Since products in the Japanese catalog will be the same as in the US, book orders will be sent electronically every day from Japan to Freeport. Products are bulk mailed to Japan where LLBJ will repackage them and ship to buyers.

Harden said that his company had dropped catalogs 10 times in 1998 but that as part of the new business plan it would reduce the number of drops this year to eight.

He decline to disclose the number of books L.L. Bean plans to mail but conceded that the number might be lower than in previous years.

The shift to yen-based sales was mandated by uncertain exchange rates, Harden said, and by the fact that today Japanese customers rarely buy anything from a dollar-denominated catalog.

L.L. Bean had tested a kids catalog in Japan but never rolled it out. Asked if there was room for such a book in the new business plan, Stuart McGeorge, General Manager for International Business, said he was considering doing so.

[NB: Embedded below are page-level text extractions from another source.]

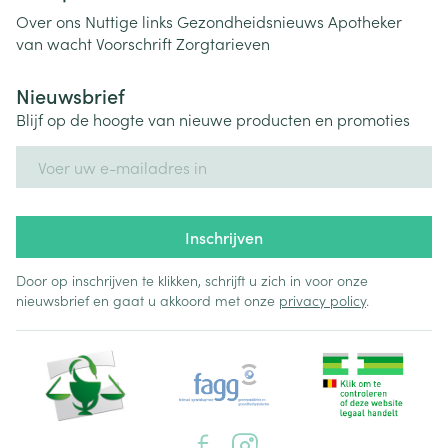
Over ons
Nuttige links
Gezondheidsnieuws
Apotheker
van wacht
Voorschrift
Zorgtarieven
Nieuwsbrief
Blijf op de hoogte van nieuwe producten en promoties
E-mail adres
Inschrijven
Door op inschrijven te klikken, schrijft u zich in voor onze
nieuwsbrief en gaat u akkoord met onze
privacy policy
.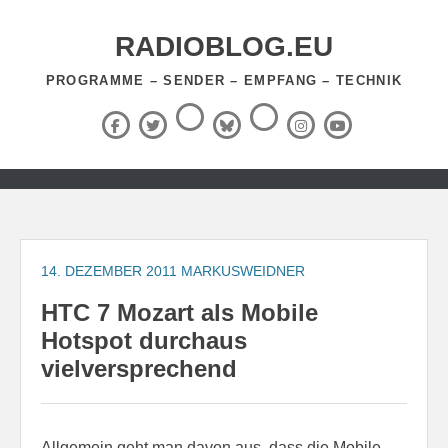
Zum
Inhalt
RADIOBLOG.EU
springen
PROGRAMME – SENDER – EMPFANG – TECHNIK
Threads
RSS-
Facebook
X
BlueSky
Instagram
YouTube
Feed
(Twitter)
Zum
Inhalt
springen
14. DEZEMBER 2011
MARKUSWEIDNER
HTC 7 Mozart als Mobile
Hotspot durchaus
vielversprechend
Allgemein geht man davon aus, dass die Mobile-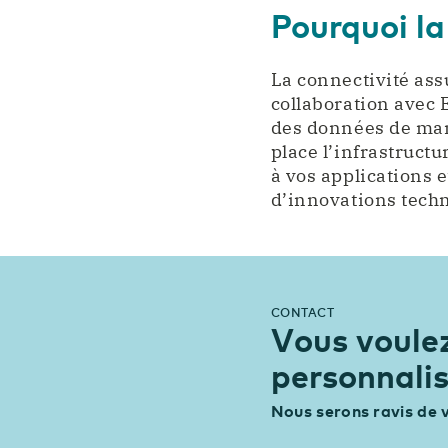
Pourquoi la
La connectivité assu
collaboration avec 
des données de mani
place l’infrastruct
à vos applications 
d’innovations tech
CONTACT
Vous voulez
personnalis
Nous serons ravis de v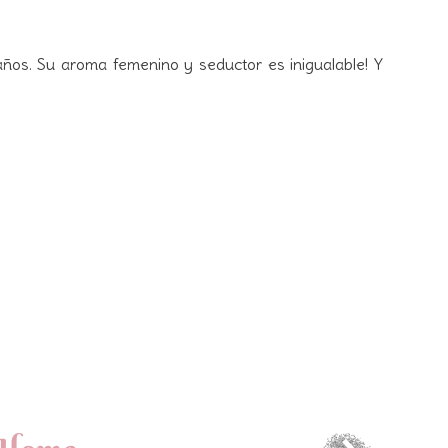
años. Su aroma femenino y seductor es inigualable! Y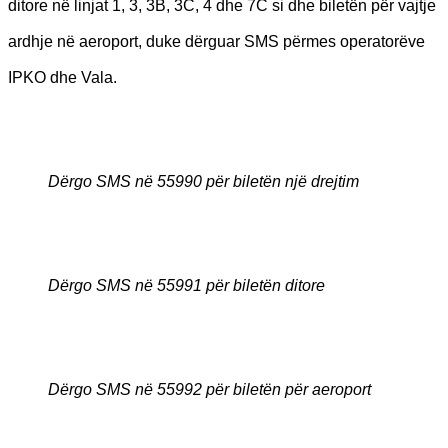
ditore në linjat 1, 3, 3B, 3C, 4 dhe 7C si dhe biletën për vajtje
ardhje në aeroport, duke dërguar SMS përmes operatorëve
IPKO dhe Vala.
Dërgo SMS në 55990 për biletën një drejtim
Dërgo SMS në 55991 për biletën ditore
Dërgo SMS në 55992 për biletën për aeroport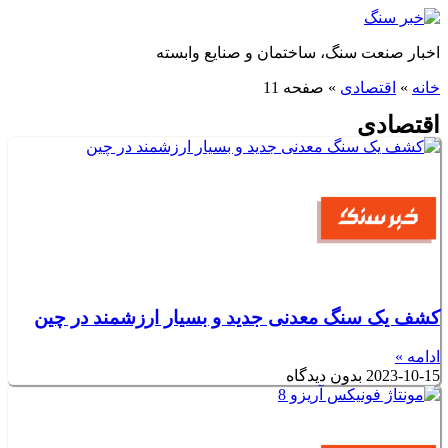
پرش
به
اخبار صنعت سنگ، ساختمان و صنایع وابسته
محتوا
خانه
»
اقتصادی
»
صفحه 11
اقتصادی
کشف یک سنگ معدنی جدید و بسیار ارزشمند در چین
ادامه »
2023-10-15
بدون دیدگاه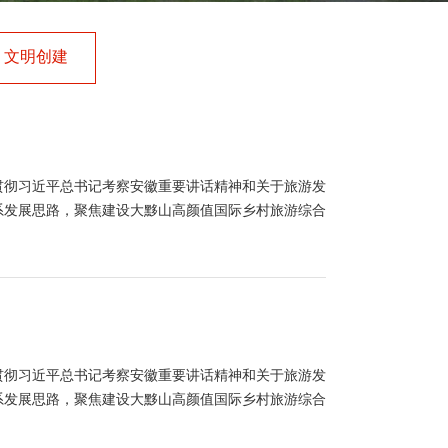
文明创建
习贯彻习近平总书记考察安徽重要讲话精神和关于旅游发
系发展思路，聚焦建设大黟山高颜值国际乡村旅游综合
习贯彻习近平总书记考察安徽重要讲话精神和关于旅游发
系发展思路，聚焦建设大黟山高颜值国际乡村旅游综合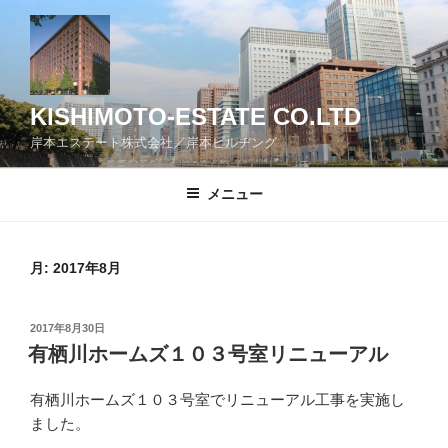
コ
ン
テ
ン
ツ
KISHIMOTO-ESTATE CO.LTD
へ
岸本エステート株式会社／岸本ビルヂング
ス
キ
メニュー
ッ
プ
月:
2017年8月
投
2017年8月30日
稿
有栖川ホームズ１０３号室リニューアル
日:
有栖川ホームズ１０３号室でリニューアル工事を実施し
ました。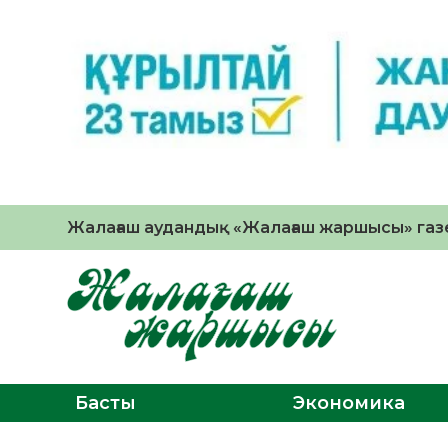
Жалағаш аудандық «Жалағаш жаршысы» газе
Басты
Экономика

“In the US, we are running solo kids catalogs and a kids insert in the main catalog, but right now we have a simpler business model in place for the Japanese market so we’ll stick with the general catalog at the moment. We hope to send a solo catalog and other niche books later.”

L.L. Bean was spectacularly successful in Japan in the mid-nineties with catalog sales rising from $60 million in 1993 to $125 million in 1994 and peaking at $195 million in 1995 when the dollar sank to 80 yen.

Harden declined to comment on specific numbers but conceded that catalog sales had been decreasing since 1995. He projected sales for stores and catalogs of 15 to 20 billion yen this year and next (roughly $120 to $130 million).